In simple terms, an application will have a request and response. An example is where a user can fill out a form and the information will be stored in a database. This can be handled in a single code file.

But with more complex applications, there will need to be orchestration to help manage different actions. This is common for generative AI applications that rely on techniques like Retrieval-Augmented Generation (RAG). It uses semantic search, such as with vector databases, to sift through and process data. This can help improve the accuracy and relevancy of the content generated.

“A developer can build a naive RAG application that calls an LLM once or twice and returns a response to a user’s question,” said Davor Bonaci, who is the CTO of DataStax. “But sophisticated RAG applications benefit from orchestration, where multiple interactions with the LLM and other systems are run and results are aggregated into the best possible answer to the user’s question.”

The platforms

Orchestration is a murky topic when it comes to generative AI. But generally, it is about coordinating and managing components, services and processes in the development and deployment of applications.

“Orchestration tools can abstract away many of the details of prompt chaining, interfacing with external APIs, retrieving contextual data from vector databases and maintaining memory across multiple LLM calls,” said Atindriyo Sanyal, who is the co-founder and CTO of Galileo. “Orchestration layers make sure all of a GenAI application’s moving parts work seamlessly together.”

There are various popular open source projects that help developers with the orchestration process. “The major players in the open source community are LangChain, LlamaIndex and Haystack,” said Iggy Gullstrand, who is the CEO of Triform. “There are a few up and coming as well, but these three are on my watchlist.”
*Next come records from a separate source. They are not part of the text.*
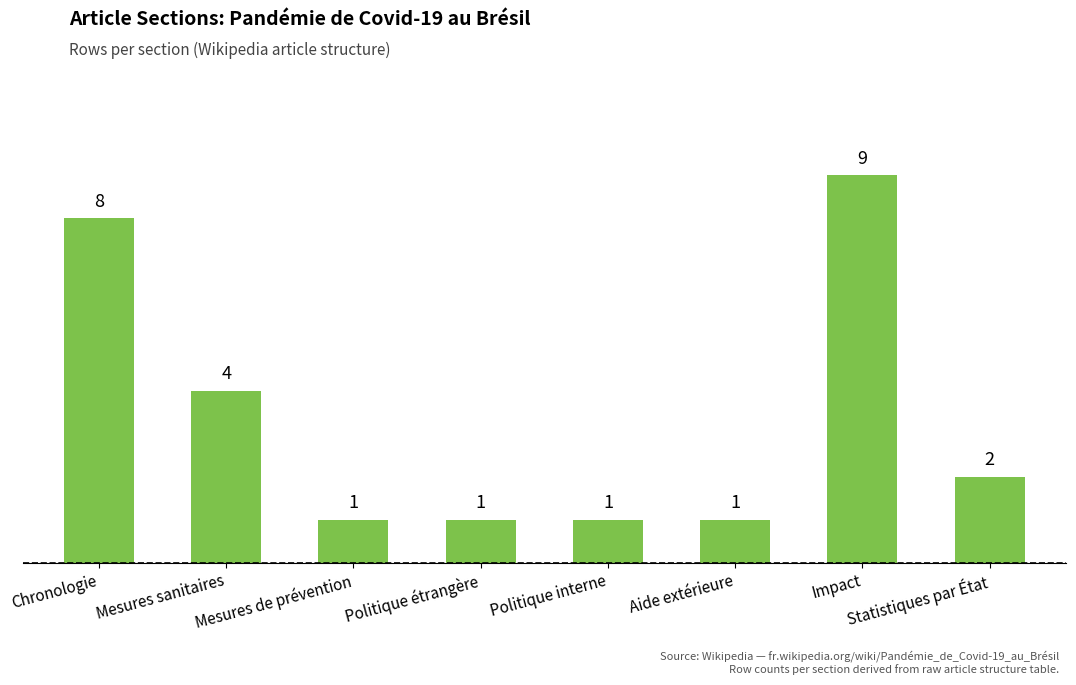

The value at Aide extérieure is 2. True or false?

False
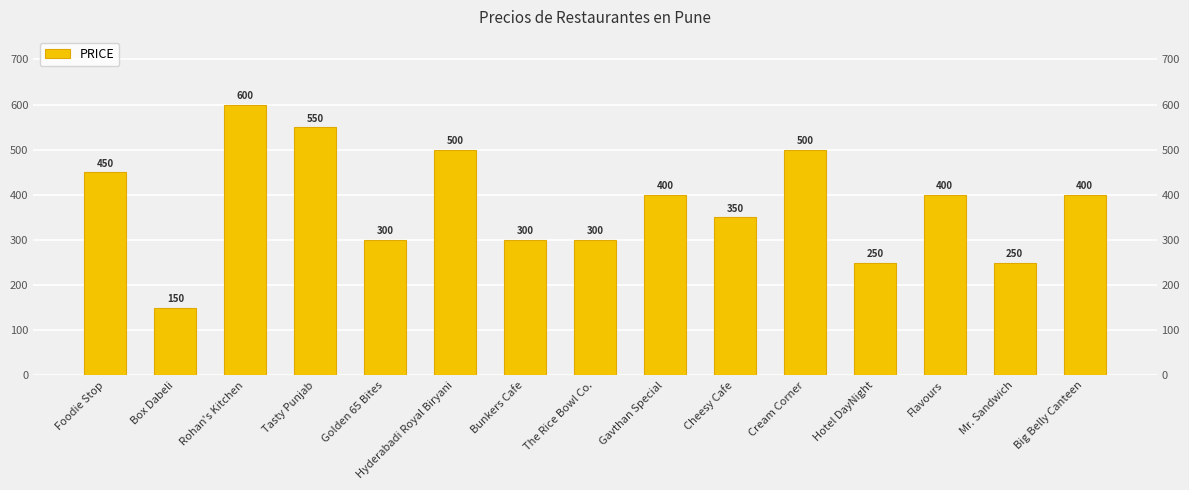

What is the average value?

380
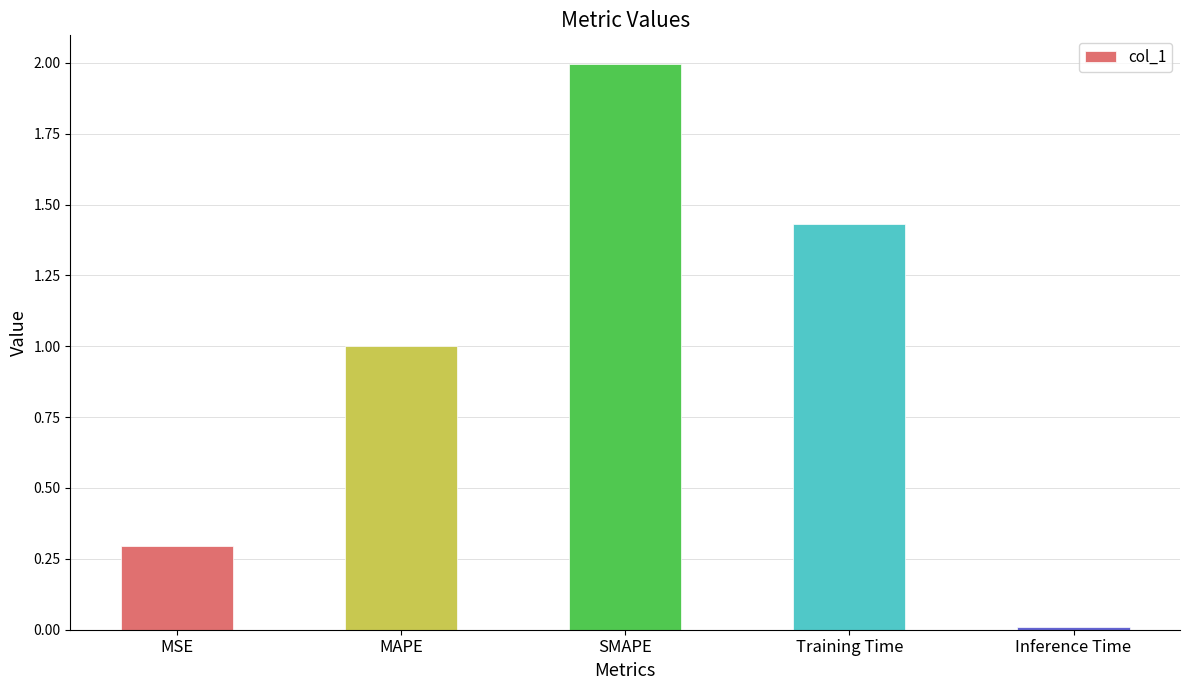

What value does the data have at MSE?

0.3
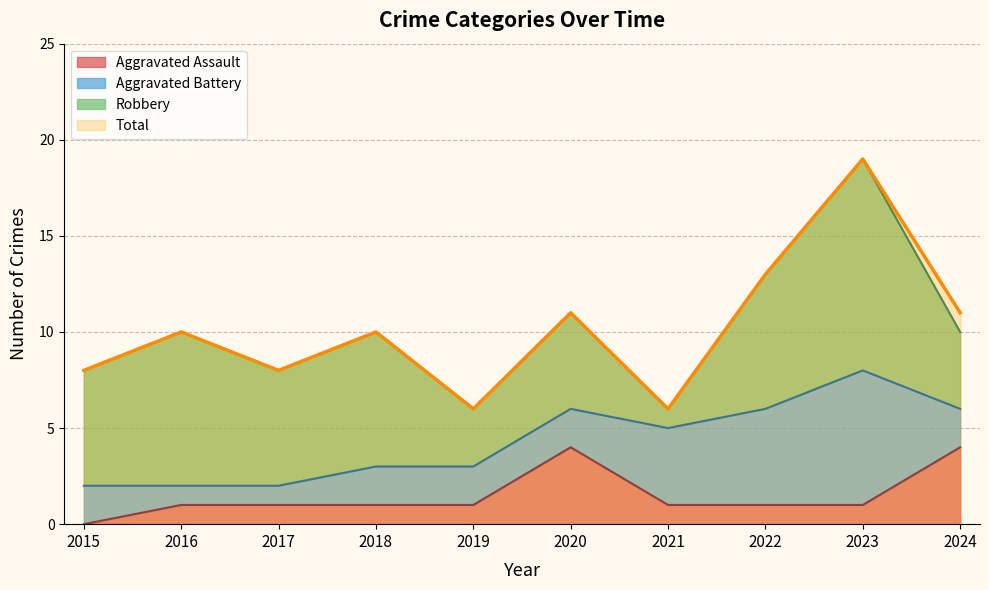

Which series changed the most between 2018 and 2019?

Total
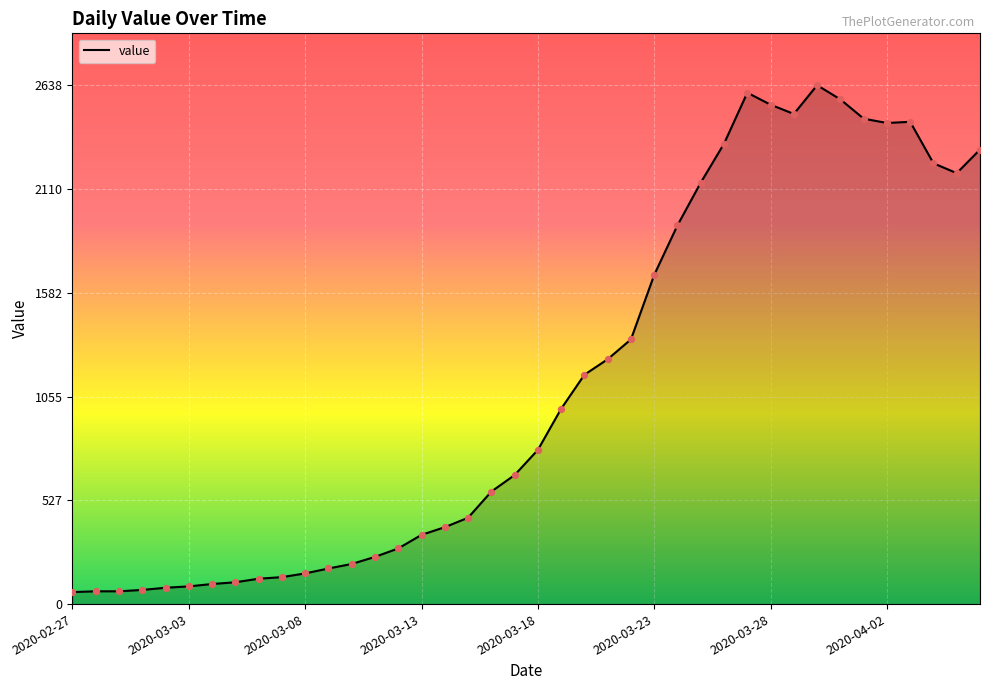

What is the difference between the maximum and minimum values?

2577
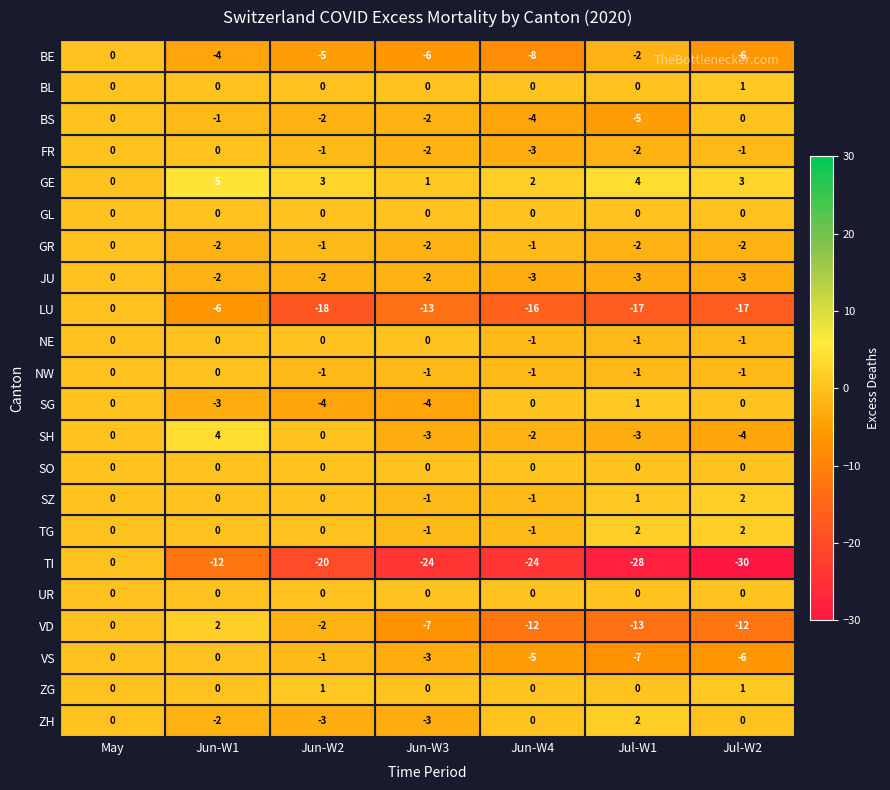

Which category has the lowest value across all series?

Jul-W2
The open source projects have attracted fervent and large communities. They have also gained the attention of investors.

Last week, LangChain announced a $25 million Series A round of venture capital, with Sequoia as the lead investor.

“Today, more than 50,000 LLM applications have been built using LangChain, with use cases ranging from internal apps to autonomous agents to games to chat automation to security scanners and more,” according to a Sequoia blog. “And while the platform is already a mainstay at weekend hackathons, we have also been excited to see many of our portfolio companies moving their LangChain use cases into production. Soon, your delivery order or customer support or gaming experience may be powered by LangChain.”

Traditional orchestration tools like Kubernetes or Docker Swarm can be useful too.

“While Kubeflow is an open-source platform designed for machine learning and MLOps within Kubernetes, Kubeflow Pipelines is a platform for orchestrating machine learning workflows from start to finish,” said David Coffey, who is the vice president of product management, Software Networking, and NS1 chief product officer at IBM.

“Then there is Open Data Hub, which is a full collection of open-source tools that uses the power of an OpenShift Container Platform to streamline the end-to-end GenAI application development lifecycle.”

The challenges

The category of generative AI development tools is nascent as many of them are less than a year old. These solutions also pose challenges for developers. They may need to use a combination of LangChain and LlamaIndex, along with different LLMs and SLMs, vector databases and context data.

“Given orchestration layers are yet another layer in the stack, they can create added complexity when it comes to evaluating your system, scaling experimentation, and debugging,” said Sanyal.

“This is part of the reason why some developers say they are a thin layer,  which does not really impact the overall functionality and performance of GenAI applications. But I believe orchestration layers are here to stay. People appreciate the convenience they afford and as these products become more mature, I expect developers to find more value in them.”